First, the theory book gave way to a volume of classic short stories. The daily assignment was to read a story and write a set of questions the story raised. From these questions, we created an elementary taxonomy—questions of fact, of character, of motivation/cause, of impact and resulting significance. To answer the most difficult questions, students examined theoretical essays outside of class and brought their ‘discoveries’ to class for discussion. In a series of staged writing assignments, students joined questions to terms with 1-page short applications and up to 6-page analyses.

Students learned to become literary critics by doing interpretation—reading, identifying the puzzles a story presented by raising questions (and refining them each day), and then writing short papers which gave way to full-length essays. After we finished the book of classic short stories, students picked up the second required book, a collection of short stories recently published. In working with the new short stories, students literally wrote original interpretive essays for stories without any critical history.

Challenges

The project also involved many setbacks; in fact, challenges to independent inquiry became quickly apparent. First, with too little support of the theoretical and course content, students have nothing to reason with or to apply. Second, with too much support, faculty can enervate the inquiry spirit that is so innate to curiosity. Hence, the degree of support which we call scaffolding and the timing of the scaffolding in a just-in-time approach are inquiry teaching skills that faculty often pick up with trial and error.

Key takeaways and recommendations

For those interested in incorporating inquiry-guided learning into their courses:

  • Start small. Begin by modifying one or two assignments to include an inquiry element rather than trying to revise a full course.
  • Frame the assignments around a problem that sparks curiosity.
  • Scaffold students’ learning of course content as they develop ways to solve the problem.

Challenges notwithstanding, this pedagogy enhances student learning.
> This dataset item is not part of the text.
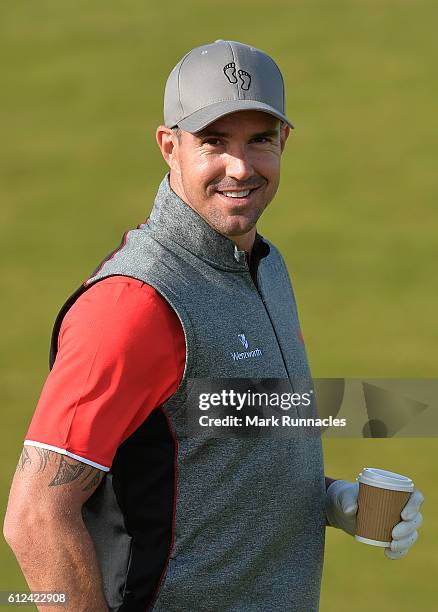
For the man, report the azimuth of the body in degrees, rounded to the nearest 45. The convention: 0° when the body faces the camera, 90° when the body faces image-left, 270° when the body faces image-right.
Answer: approximately 315°
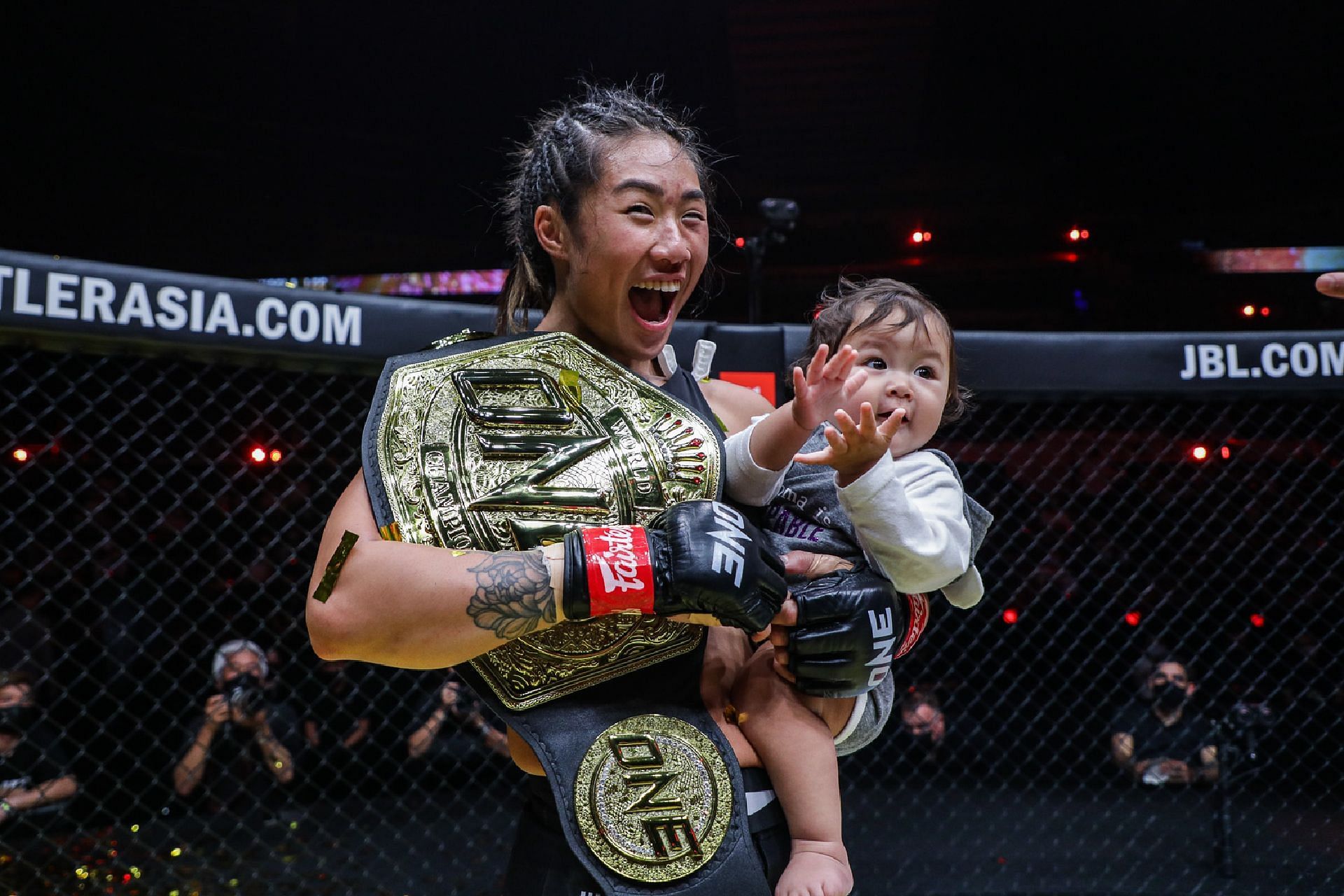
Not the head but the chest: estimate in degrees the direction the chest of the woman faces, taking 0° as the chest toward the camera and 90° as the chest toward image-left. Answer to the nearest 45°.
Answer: approximately 315°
In fact, two published collections of essays emerged from this effort, and faculty from nearly every discipline contributed essays to the books. Conversations with faculty from many institutions and across the disciplines at the college institute, the Institute for Pedagogy in the Liberal Arts, sparked faculty interest in pursuing publication of their classroom experiments. I wrote a book proposal with my colleague Rebecca Harrison, who attended several institutes, and the accepted proposals turned into two books. If ever again I teach literary criticism to graduate students, I will retain the inquiry design of the course. Indeed, Paolo Freire’s idea of the liberating power of education can be enacted when students undertake the work of the disciplines in creatively designed courses and assignments.
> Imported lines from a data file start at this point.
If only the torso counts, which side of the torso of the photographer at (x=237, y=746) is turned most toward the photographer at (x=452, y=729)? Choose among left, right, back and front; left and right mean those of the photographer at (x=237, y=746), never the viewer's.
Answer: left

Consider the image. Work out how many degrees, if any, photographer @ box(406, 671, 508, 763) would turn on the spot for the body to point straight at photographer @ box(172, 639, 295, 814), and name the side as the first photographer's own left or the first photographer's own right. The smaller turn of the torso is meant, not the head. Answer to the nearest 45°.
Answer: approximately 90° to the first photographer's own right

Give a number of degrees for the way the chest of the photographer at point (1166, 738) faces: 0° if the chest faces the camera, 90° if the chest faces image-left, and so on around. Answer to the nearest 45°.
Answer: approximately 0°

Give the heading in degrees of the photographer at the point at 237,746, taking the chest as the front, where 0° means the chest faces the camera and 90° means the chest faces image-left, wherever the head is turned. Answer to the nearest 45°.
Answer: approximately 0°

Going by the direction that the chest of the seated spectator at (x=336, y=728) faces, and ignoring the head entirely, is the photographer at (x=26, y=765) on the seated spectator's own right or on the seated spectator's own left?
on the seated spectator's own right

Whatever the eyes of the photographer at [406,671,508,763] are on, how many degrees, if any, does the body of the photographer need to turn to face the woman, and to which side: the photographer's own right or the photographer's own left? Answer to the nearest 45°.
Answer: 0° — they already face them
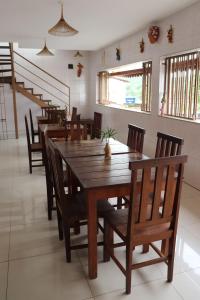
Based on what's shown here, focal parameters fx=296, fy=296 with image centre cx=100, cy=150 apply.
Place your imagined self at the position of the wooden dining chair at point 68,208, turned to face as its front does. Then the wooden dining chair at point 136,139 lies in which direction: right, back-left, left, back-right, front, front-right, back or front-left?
front-left

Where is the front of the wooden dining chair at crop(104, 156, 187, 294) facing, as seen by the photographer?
facing away from the viewer and to the left of the viewer

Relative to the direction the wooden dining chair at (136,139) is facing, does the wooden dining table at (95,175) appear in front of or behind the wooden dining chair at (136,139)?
in front

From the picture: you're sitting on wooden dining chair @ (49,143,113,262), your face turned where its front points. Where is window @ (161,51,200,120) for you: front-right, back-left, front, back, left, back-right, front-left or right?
front-left

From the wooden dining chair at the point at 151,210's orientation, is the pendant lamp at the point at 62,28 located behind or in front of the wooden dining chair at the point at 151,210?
in front

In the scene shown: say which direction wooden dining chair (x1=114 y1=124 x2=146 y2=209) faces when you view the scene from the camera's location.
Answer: facing the viewer and to the left of the viewer

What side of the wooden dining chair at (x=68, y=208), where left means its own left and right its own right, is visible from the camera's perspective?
right

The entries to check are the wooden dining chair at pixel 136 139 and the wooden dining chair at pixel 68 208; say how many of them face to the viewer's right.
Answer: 1

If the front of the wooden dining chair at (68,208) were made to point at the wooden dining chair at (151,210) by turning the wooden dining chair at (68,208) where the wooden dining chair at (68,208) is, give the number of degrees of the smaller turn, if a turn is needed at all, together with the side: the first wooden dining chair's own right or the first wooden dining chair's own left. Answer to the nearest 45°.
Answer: approximately 45° to the first wooden dining chair's own right

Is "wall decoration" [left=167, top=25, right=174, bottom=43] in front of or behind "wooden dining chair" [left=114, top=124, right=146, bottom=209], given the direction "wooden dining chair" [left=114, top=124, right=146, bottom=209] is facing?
behind

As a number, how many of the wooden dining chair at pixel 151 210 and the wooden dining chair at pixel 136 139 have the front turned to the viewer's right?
0

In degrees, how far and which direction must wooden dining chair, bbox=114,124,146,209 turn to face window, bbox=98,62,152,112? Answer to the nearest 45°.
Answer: approximately 135° to its right

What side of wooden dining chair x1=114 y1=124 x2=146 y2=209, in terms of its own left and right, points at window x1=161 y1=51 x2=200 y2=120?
back
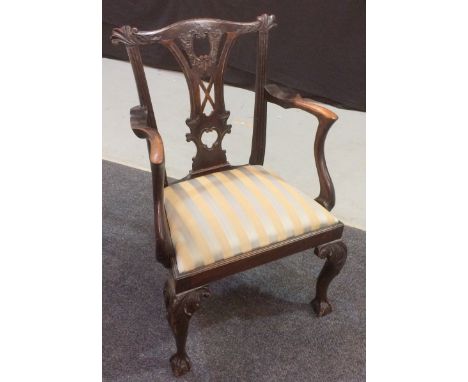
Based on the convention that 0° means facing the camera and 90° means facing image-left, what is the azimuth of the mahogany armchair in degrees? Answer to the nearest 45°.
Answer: approximately 315°
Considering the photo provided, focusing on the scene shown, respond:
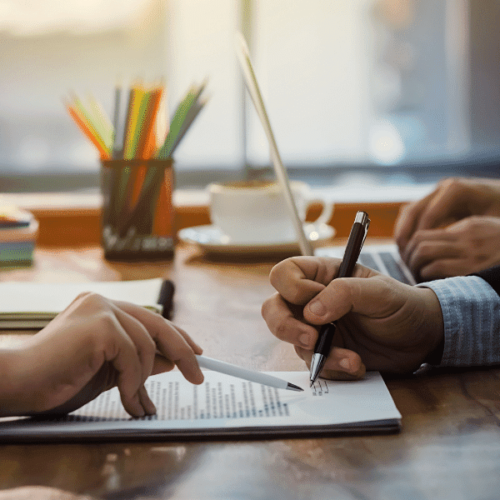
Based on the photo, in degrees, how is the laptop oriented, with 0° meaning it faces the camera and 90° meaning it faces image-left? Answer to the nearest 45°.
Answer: approximately 270°
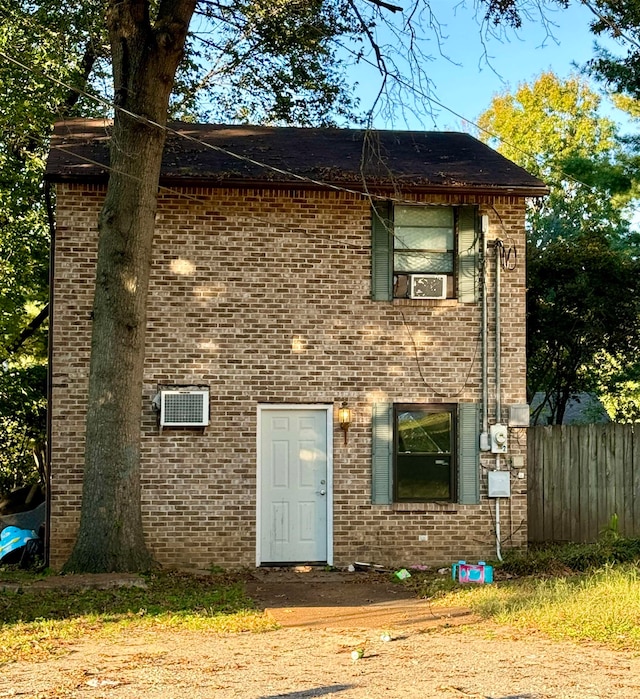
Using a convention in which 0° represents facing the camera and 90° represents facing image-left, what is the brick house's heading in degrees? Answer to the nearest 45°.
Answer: approximately 0°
Jeffery Galle serves as Associate Vice Chancellor for Academic Affairs in the University System of Georgia. Coming to the USG after 10 years with Emory’s Oxford College, he has led a number of faculty development initiatives, including the Institute for Pedagogy in the Liberal Arts (IPLA), which a number of faculty from Georgia institutions have attended. He is the coauthor of How to Be a ‘HIP’ Campus: Maximizing Learning in Undergraduate Education (Rogers & Galle, 2015) and the coeditor and contributing author of two volumes of essays that emerged from the IPLA—Teaching, Pedagogy, and Learning (Galle & Harrison, 2017) and Revitalizing Classrooms (Galle & Harrison, 2017). Very interested in scholarship associated with place, he is also the coeditor and contributing author to Pedagogy and Place: From the Abstract to the Quotidian (Shannon & Galle, 2017).